Was the event life-changing?  Probably not in the grand scheme of things.  I will certainly be far more cautious on unknown roads in the future.  I always thought I was pretty cautious as it was, but it's possible I was less cautious simply because of what I drive, knowing how it usually handles so well.  I know and knew that the best handling car in the world can't take sharp corners just willy nilly, but with the curves beforehand, it didn't occur to me there'd be such a sharp corner so close by.  I guess another lesson is that if you don't know the road well, and you see a blind curve, assume it's a hairpin and slow the heck down even more.

But... I still want to drive that car.  When I dropped it off, it felt like my hands and feet had been severed.  It's an extension of my body now, and while I have been reacquainted with my old truck, it's not the same thing.  The truck is separate from me.  The car... well, let's put it this way.  I know it was the car that hit the guardrail, but while it was all happening, it was I who was hitting it, even though I felt no actual pain and knew the car was around me.  The car was me and I was it, getting through the worst and then limping away, proud to be resilient enough to do so after such a thing.  Only now do I feel bad that it's damaged, a separate thing from myself.  I want it back.  I want to know it's ok.  I want to feel safe in it again.

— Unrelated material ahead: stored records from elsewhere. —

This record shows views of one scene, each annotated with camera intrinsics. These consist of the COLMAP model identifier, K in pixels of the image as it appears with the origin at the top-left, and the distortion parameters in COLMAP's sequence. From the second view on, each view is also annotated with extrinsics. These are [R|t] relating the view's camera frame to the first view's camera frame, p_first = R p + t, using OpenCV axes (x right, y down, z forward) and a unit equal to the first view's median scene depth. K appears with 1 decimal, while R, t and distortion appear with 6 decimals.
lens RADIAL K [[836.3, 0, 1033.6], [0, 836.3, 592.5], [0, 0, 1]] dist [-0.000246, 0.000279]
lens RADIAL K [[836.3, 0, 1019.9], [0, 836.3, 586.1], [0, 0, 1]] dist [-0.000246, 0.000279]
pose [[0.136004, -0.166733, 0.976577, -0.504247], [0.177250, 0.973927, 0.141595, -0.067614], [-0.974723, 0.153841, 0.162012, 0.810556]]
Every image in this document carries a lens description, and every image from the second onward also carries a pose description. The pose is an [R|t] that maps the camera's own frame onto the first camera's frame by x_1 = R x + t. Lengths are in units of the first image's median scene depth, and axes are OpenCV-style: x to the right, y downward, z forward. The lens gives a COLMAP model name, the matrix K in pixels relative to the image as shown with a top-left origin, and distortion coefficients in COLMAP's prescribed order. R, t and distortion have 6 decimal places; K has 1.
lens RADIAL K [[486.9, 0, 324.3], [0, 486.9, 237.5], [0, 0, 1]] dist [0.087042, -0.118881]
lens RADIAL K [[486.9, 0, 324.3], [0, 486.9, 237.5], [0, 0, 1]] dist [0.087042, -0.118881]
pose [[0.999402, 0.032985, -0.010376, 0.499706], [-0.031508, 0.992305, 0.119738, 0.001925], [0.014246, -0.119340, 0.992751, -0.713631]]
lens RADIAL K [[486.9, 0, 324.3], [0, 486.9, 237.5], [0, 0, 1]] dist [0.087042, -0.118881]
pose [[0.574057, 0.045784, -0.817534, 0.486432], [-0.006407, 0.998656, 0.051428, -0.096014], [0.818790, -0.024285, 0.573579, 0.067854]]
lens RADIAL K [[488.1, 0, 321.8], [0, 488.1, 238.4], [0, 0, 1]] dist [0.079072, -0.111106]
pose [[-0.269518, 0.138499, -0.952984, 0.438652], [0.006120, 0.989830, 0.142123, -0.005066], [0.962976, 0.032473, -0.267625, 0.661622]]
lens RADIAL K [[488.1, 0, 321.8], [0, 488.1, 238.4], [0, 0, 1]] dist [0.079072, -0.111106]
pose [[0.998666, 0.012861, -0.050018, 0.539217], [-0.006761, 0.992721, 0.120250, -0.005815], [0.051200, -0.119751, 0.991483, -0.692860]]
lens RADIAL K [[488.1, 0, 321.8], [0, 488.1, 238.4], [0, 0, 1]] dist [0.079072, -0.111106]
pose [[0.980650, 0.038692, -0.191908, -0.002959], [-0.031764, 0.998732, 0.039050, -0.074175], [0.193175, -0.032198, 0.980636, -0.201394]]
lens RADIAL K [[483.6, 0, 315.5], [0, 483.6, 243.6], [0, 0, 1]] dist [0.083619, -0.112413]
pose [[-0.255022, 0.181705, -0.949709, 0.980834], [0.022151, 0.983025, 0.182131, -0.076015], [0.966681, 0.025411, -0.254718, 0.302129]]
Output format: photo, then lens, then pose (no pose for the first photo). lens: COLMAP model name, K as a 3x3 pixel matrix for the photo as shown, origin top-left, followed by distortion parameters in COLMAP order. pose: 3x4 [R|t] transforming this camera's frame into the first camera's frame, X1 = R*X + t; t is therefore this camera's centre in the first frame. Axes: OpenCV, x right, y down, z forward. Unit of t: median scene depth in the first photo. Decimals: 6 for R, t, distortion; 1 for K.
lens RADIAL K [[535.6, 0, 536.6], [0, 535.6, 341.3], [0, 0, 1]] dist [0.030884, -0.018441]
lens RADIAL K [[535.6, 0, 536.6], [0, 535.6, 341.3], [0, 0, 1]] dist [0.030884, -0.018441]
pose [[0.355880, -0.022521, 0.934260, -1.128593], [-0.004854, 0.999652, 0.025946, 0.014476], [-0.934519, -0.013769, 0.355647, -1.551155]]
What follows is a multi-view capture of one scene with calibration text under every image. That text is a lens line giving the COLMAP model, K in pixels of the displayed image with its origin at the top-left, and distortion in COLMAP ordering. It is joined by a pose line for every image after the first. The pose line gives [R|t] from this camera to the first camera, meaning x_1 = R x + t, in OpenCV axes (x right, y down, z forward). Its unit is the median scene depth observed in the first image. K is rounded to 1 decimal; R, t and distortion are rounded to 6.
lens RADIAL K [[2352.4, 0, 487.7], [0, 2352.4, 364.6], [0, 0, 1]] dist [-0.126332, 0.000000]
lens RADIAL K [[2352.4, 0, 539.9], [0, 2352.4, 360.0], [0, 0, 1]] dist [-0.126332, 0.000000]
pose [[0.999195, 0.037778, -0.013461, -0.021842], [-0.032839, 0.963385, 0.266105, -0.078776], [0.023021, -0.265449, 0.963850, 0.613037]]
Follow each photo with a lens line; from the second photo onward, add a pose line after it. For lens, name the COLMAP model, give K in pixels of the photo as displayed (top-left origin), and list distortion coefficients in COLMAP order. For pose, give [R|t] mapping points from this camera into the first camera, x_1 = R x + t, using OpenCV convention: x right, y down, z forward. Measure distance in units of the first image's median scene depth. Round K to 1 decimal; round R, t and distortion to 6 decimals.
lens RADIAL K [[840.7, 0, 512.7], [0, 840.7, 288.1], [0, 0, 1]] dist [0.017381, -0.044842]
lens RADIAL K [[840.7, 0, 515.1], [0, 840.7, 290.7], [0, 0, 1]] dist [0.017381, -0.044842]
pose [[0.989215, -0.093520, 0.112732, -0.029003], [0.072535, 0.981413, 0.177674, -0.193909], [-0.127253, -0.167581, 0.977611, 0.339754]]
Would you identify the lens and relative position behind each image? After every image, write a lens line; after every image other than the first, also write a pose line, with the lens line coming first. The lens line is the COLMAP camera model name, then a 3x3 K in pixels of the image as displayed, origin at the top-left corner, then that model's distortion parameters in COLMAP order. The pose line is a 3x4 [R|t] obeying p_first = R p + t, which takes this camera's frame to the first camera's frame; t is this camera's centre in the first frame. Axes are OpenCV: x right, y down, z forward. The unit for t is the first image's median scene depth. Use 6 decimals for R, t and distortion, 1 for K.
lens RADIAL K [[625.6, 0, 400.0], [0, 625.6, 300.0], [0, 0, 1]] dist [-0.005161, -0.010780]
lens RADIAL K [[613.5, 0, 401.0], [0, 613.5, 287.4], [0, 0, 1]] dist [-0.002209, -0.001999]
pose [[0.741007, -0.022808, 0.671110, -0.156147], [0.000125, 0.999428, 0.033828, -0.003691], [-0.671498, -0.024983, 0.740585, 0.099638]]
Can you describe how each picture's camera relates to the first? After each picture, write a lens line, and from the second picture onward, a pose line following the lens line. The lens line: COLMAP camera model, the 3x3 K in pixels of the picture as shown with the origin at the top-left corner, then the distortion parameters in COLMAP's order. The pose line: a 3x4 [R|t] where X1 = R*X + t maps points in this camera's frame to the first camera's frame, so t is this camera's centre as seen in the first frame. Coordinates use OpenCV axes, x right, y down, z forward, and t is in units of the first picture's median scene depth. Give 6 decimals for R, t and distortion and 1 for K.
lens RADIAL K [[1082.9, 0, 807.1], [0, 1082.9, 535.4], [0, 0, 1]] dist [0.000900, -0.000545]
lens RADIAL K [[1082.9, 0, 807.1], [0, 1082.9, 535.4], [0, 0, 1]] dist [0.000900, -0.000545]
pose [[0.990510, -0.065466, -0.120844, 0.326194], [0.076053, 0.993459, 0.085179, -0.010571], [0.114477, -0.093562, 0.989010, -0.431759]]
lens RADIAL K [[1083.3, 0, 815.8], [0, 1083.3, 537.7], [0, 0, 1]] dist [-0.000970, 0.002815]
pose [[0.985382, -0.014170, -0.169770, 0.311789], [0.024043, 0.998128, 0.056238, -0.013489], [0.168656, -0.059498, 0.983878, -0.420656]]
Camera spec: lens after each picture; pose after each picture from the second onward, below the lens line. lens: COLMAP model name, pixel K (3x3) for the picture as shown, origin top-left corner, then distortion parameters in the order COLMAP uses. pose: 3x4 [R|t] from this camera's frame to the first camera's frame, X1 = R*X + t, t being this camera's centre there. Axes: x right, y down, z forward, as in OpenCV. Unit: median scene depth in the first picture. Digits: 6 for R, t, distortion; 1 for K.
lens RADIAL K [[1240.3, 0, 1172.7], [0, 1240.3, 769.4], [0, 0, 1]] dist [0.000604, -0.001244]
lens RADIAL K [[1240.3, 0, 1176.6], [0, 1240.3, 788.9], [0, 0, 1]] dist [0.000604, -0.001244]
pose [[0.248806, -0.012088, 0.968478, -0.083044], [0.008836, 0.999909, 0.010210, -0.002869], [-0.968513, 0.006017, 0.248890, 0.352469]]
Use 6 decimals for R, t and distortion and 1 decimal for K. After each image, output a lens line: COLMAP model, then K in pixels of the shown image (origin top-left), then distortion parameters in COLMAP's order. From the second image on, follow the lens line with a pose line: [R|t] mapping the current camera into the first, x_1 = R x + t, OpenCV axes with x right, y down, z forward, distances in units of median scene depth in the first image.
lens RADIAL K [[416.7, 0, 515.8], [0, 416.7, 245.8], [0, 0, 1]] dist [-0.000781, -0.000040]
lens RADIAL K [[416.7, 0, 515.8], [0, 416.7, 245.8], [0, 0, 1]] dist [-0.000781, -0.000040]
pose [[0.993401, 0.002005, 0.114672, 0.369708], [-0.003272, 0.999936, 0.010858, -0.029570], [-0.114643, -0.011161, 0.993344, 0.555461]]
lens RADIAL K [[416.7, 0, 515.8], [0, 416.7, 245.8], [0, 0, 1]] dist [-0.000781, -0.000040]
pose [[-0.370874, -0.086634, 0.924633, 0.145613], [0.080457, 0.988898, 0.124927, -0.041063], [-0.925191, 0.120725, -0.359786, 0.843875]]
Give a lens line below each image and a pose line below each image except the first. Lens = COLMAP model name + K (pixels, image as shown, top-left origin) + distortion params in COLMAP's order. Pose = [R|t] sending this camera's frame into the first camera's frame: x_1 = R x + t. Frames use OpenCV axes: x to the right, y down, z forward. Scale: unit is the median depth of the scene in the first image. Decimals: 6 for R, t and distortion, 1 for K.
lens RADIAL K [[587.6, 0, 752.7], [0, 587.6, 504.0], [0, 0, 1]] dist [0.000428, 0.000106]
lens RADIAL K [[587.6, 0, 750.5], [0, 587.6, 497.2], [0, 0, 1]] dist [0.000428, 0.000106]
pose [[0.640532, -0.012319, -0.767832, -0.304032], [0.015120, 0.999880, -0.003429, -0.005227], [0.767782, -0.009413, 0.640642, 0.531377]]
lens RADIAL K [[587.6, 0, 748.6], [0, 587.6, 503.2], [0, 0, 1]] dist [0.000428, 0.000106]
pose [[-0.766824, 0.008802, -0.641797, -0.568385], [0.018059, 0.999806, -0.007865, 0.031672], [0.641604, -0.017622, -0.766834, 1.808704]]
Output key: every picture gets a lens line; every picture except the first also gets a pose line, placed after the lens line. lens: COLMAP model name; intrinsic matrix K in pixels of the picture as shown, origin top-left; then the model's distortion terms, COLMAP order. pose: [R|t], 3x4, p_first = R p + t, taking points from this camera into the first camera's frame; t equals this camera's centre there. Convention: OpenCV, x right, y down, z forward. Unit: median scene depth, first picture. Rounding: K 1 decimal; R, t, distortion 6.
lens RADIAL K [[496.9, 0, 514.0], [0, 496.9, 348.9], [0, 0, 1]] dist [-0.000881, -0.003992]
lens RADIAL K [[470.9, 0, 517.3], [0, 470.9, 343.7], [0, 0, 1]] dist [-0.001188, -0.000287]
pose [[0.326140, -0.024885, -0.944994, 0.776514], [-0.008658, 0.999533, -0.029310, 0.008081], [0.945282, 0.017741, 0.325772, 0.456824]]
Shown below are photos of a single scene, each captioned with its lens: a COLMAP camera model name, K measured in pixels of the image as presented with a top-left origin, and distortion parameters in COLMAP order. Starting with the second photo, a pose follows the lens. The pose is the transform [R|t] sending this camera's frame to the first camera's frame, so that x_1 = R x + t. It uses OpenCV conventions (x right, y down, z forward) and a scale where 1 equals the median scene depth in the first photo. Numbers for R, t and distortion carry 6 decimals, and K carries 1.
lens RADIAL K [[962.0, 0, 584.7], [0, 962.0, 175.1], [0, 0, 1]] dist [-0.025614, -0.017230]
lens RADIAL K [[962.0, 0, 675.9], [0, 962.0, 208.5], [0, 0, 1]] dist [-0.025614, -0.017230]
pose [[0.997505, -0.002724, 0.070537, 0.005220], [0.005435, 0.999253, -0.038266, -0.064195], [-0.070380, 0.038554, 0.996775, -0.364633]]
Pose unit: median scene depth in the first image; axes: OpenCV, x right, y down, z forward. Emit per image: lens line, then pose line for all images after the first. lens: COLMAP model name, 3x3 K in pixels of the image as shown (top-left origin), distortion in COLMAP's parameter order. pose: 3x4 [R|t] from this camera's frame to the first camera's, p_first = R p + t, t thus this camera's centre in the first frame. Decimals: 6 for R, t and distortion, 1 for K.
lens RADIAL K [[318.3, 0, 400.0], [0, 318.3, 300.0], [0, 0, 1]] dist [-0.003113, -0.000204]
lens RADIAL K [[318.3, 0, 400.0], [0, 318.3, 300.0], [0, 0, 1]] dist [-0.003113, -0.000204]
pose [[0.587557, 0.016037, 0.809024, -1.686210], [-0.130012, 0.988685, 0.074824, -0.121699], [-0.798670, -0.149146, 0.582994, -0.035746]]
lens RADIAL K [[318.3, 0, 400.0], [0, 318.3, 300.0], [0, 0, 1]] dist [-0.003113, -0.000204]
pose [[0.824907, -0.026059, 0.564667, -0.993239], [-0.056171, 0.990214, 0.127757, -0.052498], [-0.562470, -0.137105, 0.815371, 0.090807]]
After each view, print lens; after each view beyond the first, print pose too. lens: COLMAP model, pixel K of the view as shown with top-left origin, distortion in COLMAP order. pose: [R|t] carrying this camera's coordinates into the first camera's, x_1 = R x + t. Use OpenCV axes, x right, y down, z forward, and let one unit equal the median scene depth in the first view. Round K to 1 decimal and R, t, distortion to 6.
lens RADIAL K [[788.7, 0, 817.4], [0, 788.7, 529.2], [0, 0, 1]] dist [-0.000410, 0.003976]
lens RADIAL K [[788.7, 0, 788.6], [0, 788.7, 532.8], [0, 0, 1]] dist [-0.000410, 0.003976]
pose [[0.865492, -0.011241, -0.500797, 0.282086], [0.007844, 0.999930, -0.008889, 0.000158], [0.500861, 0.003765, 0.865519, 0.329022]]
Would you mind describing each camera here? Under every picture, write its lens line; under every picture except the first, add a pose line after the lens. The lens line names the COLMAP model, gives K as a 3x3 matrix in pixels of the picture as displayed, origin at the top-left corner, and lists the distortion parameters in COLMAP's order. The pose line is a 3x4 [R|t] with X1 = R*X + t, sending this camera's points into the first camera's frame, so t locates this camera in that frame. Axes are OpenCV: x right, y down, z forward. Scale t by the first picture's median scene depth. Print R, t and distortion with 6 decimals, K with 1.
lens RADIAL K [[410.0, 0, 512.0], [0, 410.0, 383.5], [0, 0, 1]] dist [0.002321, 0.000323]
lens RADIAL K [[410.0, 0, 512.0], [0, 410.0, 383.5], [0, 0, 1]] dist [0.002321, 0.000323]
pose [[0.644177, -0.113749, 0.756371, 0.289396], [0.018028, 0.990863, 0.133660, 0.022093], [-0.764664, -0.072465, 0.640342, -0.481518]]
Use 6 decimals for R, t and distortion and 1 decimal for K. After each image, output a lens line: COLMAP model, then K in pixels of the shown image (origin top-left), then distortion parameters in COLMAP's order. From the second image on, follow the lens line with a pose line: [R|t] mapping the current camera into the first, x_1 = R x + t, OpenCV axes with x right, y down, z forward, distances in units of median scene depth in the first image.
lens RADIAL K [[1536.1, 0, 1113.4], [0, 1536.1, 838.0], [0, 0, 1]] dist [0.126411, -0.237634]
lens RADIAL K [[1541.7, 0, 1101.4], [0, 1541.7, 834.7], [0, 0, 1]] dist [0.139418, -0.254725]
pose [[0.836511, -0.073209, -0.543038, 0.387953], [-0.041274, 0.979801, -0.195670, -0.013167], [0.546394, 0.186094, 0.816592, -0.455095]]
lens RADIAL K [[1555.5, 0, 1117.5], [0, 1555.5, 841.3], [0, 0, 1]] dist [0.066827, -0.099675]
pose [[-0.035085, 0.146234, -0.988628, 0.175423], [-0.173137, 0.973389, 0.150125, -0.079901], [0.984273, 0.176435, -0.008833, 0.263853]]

I didn't go over the cliff.  The guard rail held.  I didn't end up on my side in a ditch.  I wasn't injured.  The car will be repaired.  I'll get it back in due time.  It'll look fine and drive fine (although I am going to get new tires; I don't trust the current ones after skidding sideways on them).

But things could have gone horribly wrong up there, far worse than they did, at any point in that experience.  I think that's why there's a part of me that is absolutely petrified and reacting to anything that reminds it of what might have been.

That's just going to take some time to get over, I know.  I just hope I can keep it in check and only allow it to be totally nuts when I'm alone and able to hang over a sink while it pours out of my face.  I like running water, it's comforting, always has been when I was that deeply saddened by something... usually a pet's death.  I've always had this two-day delay before my emotions dare to surface over an event (save for death, that seems to come out pretty fast).  I've read about this... it seems to be a survival instinct.  Something bad happens, your mind has to deal with it first and keep you out of danger.  Then you can feel.  It's not a bad thing and probably has kept me safe many times.  It's probably what makes me (usually) a very good driver... someone cuts me off, and my body does what it needs to do, it doesn't simply react and veer off the road.  It probably kept me alive last weekend.

The emotions are tough.  I'm glad I'm having them, though.  They mean I survived.